## Supplied passage

[start]

Leila Brandt
What she needs: A managed connector with a well-documented API and advance notice of breaking changes. What she will not do: Operate Kubernetes infrastructure or track upstream EDC releases. Why she buys: A tier-1 automotive customer (20% of ARR) made Catena-X a prerequisite.
Backend engineer at a sustainability SaaS scale-up, owning the integrations layer for 40-something enterprise clients, pulled into EDC because a tier-1 automotive customer made Catena-X a prerequisite. She wants a managed connector with a well-documented API, advance notice of breaking changes, and, if the product expands, a programmatic provisioning call rather than an infrastructure project.
Role: Backend Engineer, sustainability SaaS scale-up (40–80 employees)
Background
Leila studied computer science at TU Munich and spent two years at a logistics company building internal APIs before joining her current employer: a Berlin-based SaaS company that helps enterprises manage and report their Scope 3 carbon emissions. The product has been growing steadily, 40-something enterprise clients, a Series A closed eighteen months ago, and a roadmap that keeps expanding. She is one of four backend engineers. She owns the integrations layer: the connectors to ERP systems, sustainability data providers, and increasingly, dataspaces.

[end]

## Extracted entries
[start]

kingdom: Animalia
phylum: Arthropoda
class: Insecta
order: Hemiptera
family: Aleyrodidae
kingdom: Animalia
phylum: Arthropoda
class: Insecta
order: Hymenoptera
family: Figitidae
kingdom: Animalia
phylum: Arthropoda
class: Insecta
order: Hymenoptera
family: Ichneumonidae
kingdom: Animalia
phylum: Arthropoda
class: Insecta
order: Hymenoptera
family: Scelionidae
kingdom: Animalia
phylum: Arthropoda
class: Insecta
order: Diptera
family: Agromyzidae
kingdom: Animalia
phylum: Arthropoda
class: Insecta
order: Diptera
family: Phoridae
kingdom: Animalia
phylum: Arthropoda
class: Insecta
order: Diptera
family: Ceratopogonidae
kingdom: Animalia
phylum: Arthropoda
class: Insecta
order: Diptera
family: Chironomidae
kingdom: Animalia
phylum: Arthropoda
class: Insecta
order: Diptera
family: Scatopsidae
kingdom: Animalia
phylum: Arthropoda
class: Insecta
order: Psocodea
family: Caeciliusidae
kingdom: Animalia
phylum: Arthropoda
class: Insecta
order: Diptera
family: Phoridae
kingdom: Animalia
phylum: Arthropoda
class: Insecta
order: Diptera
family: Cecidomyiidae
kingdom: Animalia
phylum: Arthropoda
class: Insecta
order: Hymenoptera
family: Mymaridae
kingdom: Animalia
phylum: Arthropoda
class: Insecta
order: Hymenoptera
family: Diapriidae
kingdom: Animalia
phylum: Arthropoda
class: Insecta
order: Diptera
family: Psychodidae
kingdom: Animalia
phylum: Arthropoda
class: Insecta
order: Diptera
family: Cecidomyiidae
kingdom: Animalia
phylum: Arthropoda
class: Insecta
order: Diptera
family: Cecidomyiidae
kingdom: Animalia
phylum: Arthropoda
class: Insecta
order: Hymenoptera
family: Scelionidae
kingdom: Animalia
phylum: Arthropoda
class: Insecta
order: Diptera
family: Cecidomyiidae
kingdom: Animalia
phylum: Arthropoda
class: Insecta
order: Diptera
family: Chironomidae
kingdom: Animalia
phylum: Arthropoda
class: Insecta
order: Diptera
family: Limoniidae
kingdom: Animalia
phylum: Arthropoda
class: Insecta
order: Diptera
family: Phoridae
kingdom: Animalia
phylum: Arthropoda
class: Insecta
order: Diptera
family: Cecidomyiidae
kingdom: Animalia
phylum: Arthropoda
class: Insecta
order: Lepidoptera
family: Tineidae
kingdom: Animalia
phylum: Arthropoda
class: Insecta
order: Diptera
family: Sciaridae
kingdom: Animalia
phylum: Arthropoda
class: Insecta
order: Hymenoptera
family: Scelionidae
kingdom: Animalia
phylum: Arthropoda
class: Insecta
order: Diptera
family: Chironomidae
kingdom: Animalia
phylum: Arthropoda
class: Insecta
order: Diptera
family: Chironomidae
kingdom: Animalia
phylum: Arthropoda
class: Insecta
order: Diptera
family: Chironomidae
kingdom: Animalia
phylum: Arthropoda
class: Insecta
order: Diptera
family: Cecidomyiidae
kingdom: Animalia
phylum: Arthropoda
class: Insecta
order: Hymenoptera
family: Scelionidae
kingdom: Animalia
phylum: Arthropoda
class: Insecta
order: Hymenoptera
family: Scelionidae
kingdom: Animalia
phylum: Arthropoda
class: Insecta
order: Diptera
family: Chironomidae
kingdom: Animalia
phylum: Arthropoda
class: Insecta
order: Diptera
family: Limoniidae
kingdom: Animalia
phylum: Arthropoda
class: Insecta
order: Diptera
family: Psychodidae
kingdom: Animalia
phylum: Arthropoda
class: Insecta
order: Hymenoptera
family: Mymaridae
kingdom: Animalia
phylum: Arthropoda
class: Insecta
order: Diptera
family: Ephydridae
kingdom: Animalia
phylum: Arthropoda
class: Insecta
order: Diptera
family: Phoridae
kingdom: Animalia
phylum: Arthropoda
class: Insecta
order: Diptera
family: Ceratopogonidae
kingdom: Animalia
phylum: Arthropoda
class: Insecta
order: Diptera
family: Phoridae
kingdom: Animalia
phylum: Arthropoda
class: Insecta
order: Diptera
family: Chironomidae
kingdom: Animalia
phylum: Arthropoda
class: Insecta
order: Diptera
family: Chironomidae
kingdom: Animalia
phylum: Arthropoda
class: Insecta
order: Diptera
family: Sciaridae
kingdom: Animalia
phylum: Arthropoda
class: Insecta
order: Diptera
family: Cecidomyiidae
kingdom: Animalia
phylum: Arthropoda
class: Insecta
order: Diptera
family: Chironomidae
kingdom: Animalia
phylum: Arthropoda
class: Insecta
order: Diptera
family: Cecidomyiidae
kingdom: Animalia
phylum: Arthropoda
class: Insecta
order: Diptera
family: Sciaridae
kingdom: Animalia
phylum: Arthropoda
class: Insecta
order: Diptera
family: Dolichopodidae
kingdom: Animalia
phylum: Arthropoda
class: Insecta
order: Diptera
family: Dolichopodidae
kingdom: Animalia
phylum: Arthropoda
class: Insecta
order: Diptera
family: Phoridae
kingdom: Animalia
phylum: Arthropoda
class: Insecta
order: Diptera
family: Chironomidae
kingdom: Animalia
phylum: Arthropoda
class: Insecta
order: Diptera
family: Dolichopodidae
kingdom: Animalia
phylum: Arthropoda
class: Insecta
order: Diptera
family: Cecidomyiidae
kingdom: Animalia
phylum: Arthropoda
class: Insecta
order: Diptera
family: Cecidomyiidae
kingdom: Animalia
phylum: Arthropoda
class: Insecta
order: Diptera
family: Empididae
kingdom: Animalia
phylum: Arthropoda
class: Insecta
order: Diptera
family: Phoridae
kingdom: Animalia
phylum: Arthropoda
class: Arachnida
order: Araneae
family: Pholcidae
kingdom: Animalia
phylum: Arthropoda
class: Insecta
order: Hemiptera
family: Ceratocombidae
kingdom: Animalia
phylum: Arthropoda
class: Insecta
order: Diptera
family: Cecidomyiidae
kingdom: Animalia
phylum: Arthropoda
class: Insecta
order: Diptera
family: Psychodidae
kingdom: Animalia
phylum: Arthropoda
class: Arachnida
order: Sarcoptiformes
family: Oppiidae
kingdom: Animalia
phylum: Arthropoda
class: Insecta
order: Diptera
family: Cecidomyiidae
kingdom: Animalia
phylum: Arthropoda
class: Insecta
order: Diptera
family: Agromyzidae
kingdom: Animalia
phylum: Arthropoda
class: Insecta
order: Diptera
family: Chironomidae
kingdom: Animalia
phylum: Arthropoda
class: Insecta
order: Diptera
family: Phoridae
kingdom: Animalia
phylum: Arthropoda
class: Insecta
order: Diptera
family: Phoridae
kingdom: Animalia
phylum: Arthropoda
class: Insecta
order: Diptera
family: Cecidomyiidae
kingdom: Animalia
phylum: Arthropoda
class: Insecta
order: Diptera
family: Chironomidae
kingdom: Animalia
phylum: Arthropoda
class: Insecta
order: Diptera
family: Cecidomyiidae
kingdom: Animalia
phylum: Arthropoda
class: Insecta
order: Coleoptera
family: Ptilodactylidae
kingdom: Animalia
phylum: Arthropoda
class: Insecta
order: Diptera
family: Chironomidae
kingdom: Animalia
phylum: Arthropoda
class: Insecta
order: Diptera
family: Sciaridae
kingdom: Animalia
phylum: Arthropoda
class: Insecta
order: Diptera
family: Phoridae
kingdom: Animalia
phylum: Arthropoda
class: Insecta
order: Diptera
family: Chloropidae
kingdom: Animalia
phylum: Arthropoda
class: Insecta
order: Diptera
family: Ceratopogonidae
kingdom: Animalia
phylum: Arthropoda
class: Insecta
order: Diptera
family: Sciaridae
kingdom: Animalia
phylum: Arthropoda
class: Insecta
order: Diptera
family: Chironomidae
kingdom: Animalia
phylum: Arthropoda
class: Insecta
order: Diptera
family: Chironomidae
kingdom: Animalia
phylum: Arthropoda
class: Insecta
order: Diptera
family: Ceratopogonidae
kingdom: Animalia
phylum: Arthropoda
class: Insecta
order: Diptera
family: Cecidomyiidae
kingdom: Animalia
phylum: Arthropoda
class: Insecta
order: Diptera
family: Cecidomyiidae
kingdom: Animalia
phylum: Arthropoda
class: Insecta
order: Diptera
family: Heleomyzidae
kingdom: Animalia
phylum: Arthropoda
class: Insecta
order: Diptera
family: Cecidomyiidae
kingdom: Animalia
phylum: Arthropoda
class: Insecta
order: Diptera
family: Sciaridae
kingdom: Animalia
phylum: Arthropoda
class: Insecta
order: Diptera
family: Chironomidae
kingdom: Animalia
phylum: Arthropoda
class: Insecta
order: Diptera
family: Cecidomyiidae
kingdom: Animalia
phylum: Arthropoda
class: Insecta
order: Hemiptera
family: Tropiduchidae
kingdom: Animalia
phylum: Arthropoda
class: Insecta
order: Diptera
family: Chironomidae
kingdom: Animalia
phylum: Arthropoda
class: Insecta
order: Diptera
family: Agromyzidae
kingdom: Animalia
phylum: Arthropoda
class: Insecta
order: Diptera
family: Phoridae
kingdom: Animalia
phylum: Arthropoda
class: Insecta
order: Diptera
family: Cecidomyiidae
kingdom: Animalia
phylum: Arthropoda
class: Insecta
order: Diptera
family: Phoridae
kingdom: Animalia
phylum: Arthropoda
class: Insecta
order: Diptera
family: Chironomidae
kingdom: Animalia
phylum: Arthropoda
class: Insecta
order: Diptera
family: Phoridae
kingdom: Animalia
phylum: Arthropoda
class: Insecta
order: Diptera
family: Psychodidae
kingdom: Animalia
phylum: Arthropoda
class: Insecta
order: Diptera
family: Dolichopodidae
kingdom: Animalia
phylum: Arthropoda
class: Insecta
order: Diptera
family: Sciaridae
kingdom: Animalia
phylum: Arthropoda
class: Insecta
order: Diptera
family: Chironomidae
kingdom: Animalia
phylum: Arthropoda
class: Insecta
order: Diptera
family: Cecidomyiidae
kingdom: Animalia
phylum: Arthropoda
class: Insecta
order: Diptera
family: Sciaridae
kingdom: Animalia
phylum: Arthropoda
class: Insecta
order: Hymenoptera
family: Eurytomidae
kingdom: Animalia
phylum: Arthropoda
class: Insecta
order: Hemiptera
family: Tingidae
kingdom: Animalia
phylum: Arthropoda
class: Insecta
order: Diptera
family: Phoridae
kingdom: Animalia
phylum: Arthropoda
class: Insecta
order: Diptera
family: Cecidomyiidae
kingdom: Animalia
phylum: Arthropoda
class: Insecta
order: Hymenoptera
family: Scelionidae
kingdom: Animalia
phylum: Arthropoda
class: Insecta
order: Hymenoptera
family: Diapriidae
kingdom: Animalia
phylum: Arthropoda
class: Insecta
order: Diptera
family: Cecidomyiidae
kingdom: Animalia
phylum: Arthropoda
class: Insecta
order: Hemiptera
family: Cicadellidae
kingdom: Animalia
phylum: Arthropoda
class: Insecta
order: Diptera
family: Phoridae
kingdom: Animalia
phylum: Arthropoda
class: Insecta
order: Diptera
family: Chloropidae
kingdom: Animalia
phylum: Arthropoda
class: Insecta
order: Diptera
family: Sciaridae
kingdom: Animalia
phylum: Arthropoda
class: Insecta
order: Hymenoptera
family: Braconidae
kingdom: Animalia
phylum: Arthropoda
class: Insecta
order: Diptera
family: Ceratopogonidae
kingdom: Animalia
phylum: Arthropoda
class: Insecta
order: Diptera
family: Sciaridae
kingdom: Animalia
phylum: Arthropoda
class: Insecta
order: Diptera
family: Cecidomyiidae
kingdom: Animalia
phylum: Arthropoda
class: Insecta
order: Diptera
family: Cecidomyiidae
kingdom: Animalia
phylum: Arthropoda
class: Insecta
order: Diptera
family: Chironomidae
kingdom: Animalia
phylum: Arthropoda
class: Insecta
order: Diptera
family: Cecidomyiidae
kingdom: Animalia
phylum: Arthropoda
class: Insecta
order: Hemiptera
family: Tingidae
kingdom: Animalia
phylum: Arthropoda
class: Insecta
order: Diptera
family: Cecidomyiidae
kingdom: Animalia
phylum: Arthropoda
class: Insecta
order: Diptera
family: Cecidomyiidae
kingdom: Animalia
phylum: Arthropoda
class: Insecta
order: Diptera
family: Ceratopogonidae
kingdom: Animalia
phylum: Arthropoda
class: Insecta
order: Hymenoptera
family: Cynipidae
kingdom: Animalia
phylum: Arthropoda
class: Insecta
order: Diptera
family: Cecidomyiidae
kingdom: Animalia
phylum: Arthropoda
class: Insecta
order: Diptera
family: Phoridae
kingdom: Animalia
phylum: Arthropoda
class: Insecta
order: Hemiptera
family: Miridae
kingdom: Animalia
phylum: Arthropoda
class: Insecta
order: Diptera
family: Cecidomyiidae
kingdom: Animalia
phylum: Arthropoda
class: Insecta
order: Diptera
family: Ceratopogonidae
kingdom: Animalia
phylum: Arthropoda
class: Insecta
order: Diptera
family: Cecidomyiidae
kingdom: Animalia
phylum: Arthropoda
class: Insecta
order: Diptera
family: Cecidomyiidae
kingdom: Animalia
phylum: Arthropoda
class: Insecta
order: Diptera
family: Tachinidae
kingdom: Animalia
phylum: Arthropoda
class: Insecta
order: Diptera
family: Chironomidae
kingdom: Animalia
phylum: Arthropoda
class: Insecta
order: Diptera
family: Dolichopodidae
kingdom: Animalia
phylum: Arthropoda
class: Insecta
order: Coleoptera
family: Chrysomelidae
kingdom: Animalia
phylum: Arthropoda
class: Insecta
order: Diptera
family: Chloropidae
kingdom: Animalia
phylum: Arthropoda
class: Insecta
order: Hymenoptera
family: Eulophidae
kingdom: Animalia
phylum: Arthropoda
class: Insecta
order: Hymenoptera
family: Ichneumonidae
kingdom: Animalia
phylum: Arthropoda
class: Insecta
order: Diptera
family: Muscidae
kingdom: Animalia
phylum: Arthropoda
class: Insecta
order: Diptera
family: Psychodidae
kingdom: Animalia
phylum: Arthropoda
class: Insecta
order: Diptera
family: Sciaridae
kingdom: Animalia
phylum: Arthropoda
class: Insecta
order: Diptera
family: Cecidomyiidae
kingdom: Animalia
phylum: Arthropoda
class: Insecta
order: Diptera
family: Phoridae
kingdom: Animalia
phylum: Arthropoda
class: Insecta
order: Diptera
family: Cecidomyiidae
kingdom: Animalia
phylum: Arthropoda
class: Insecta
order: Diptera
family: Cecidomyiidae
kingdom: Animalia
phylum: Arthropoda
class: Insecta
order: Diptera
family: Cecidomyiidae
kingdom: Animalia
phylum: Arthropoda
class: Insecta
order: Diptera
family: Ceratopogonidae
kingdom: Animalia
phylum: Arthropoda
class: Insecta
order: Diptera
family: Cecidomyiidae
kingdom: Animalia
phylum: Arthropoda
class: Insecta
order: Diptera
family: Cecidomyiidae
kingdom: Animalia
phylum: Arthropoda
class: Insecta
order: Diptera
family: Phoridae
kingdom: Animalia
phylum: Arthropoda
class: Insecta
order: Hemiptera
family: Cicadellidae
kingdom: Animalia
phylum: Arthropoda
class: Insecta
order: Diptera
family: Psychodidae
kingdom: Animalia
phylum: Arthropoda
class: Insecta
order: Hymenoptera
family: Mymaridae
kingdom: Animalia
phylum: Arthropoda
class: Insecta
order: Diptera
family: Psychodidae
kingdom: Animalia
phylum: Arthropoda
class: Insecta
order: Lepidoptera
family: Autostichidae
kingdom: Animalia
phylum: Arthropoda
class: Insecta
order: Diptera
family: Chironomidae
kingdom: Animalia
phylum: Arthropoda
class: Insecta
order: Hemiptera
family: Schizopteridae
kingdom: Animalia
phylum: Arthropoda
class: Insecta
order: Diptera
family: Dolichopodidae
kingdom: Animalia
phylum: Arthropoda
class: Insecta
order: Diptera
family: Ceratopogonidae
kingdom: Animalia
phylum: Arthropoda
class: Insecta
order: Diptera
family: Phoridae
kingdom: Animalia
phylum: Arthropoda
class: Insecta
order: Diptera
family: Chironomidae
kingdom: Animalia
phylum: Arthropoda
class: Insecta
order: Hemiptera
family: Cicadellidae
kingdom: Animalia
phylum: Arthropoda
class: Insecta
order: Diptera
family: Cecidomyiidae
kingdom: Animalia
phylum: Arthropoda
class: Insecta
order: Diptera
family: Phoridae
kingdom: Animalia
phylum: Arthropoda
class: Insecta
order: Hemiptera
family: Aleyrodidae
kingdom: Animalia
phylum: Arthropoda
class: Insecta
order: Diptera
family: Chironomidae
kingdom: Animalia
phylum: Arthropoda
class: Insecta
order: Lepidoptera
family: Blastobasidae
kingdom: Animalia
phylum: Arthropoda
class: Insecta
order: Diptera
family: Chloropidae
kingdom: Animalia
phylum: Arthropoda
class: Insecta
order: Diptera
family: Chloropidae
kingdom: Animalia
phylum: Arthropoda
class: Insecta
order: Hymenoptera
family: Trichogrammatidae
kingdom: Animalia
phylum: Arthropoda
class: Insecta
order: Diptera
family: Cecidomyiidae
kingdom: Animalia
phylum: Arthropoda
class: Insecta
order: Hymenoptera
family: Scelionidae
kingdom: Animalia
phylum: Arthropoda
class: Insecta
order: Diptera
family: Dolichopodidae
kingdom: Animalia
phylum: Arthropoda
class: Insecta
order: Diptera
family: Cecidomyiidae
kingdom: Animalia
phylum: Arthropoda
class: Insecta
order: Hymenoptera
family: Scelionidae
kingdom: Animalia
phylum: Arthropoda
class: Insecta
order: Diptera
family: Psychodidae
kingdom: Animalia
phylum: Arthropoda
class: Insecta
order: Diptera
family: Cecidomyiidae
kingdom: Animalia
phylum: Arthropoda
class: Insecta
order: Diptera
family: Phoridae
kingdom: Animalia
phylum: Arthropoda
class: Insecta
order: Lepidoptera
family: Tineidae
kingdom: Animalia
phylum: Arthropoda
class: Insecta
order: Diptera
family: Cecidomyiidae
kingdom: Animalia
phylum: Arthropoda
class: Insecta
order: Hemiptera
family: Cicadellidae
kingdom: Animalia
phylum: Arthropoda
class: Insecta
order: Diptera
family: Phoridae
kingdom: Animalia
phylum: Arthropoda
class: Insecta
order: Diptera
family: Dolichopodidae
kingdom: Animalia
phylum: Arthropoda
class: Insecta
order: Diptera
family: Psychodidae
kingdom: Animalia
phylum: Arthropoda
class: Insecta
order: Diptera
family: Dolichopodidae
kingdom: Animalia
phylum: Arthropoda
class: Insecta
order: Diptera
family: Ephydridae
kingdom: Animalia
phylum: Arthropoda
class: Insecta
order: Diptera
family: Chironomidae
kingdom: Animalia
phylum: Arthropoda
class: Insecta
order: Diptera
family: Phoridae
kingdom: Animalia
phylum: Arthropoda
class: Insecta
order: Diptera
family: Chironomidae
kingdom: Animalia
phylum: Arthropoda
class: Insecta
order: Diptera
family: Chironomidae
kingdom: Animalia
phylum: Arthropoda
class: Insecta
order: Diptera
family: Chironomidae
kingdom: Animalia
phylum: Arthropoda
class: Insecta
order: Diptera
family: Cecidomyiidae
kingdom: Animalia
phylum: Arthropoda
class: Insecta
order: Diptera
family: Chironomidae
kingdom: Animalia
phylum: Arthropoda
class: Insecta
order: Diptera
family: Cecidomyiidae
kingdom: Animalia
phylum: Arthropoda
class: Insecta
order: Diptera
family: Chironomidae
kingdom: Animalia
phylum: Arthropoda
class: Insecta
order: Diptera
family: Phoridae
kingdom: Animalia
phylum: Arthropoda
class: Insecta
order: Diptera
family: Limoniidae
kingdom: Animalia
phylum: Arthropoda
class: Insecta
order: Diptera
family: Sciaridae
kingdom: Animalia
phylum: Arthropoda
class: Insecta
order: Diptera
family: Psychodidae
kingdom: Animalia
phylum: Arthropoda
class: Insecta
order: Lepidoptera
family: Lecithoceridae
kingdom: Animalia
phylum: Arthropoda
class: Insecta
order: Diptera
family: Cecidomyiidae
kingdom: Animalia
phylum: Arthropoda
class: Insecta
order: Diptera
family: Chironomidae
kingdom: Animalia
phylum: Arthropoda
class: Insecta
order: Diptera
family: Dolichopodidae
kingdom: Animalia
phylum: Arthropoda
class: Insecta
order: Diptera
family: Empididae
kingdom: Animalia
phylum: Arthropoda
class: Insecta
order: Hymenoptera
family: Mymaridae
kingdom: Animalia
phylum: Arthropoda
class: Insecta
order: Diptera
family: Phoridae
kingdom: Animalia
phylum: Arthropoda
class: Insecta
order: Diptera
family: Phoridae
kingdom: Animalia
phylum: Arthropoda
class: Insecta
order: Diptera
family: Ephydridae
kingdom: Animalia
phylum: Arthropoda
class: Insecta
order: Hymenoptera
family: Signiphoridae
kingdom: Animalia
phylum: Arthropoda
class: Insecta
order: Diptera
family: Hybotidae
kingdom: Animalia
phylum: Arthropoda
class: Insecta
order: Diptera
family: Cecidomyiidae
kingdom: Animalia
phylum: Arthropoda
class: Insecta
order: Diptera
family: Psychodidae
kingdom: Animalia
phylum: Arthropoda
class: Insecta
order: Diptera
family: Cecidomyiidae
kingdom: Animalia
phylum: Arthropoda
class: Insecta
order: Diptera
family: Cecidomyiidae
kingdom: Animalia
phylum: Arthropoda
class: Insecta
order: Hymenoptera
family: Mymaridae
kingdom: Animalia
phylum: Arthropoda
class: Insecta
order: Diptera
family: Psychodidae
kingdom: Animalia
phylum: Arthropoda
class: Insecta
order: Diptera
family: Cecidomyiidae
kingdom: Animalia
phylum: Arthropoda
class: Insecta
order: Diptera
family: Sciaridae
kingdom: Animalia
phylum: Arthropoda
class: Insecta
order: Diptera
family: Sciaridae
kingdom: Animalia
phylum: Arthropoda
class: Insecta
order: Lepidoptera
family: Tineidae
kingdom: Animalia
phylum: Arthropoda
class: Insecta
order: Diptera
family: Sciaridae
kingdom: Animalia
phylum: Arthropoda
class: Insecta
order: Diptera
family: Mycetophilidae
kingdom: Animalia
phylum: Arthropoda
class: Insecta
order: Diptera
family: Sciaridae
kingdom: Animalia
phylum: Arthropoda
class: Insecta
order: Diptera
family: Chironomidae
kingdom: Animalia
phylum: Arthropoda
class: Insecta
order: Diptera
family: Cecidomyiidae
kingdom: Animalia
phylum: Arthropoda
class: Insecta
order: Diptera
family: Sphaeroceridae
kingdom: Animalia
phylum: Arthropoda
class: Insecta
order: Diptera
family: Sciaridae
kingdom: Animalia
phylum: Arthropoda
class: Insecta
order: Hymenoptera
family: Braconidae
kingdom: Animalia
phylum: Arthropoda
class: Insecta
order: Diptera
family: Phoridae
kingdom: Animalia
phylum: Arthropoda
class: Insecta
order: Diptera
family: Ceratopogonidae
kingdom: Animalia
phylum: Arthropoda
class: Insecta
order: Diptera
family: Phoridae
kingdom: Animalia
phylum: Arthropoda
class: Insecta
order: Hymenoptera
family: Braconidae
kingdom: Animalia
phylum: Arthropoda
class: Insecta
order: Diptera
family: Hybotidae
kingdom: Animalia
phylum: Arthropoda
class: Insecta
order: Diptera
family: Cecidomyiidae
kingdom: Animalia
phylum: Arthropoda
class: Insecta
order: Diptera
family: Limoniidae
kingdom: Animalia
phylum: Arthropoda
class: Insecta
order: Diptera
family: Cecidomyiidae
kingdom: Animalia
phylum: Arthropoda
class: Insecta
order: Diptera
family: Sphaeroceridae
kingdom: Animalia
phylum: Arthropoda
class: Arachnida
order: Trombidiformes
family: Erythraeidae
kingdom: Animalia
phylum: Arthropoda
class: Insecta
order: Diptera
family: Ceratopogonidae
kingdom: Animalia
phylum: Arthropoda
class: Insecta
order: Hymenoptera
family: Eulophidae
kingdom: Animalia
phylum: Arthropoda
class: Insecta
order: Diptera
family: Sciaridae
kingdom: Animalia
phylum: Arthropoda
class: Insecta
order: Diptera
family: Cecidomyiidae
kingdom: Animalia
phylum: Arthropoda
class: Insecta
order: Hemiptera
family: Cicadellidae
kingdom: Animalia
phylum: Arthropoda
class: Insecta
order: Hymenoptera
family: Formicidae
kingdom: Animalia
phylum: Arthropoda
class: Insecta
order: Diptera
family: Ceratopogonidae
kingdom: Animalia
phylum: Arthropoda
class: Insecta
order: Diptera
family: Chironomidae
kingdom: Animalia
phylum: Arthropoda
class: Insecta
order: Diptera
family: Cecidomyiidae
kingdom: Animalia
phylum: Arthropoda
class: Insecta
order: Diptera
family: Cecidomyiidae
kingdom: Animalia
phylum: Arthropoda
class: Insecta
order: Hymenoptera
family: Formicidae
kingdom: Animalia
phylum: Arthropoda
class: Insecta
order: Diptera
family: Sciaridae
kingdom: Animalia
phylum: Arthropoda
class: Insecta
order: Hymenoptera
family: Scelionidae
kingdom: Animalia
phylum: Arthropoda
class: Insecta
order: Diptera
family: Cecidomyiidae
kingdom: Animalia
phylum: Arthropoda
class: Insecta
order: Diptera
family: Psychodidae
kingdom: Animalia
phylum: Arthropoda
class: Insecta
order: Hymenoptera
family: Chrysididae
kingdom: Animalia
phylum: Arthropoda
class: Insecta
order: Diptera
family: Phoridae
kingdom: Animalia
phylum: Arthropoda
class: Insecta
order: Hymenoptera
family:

[end]

## Written problem A
Answer these about the profile:
(i) What share of ARR does the tier-1 automotive customer represent?
(ii) Where did Leila study computer science?
(iii) How many backend engineers does her company have, counting her?
## Written problem B
Please copy from the profile the part that opens with the words containing "Leila Brandt" and closes with "scale-up (40–80 employees)".
The records were taken from a separate source.

## Correct result A
(i) 20%
(ii) TU Munich
(iii) Four

## Correct result B
Leila Brandt
What she needs: A managed connector with a well-documented API and advance notice of breaking changes. What she will not do: Operate Kubernetes infrastructure or track upstream EDC releases. Why she buys: A tier-1 automotive customer (20% of ARR) made Catena-X a prerequisite.
Backend engineer at a sustainability SaaS scale-up, owning the integrations layer for 40-something enterprise clients, pulled into EDC because a tier-1 automotive customer made Catena-X a prerequisite. She wants a managed connector with a well-documented API, advance notice of breaking changes, and, if the product expands, a programmatic provisioning call rather than an infrastructure project.
Role: Backend Engineer, sustainability SaaS scale-up (40–80 employees)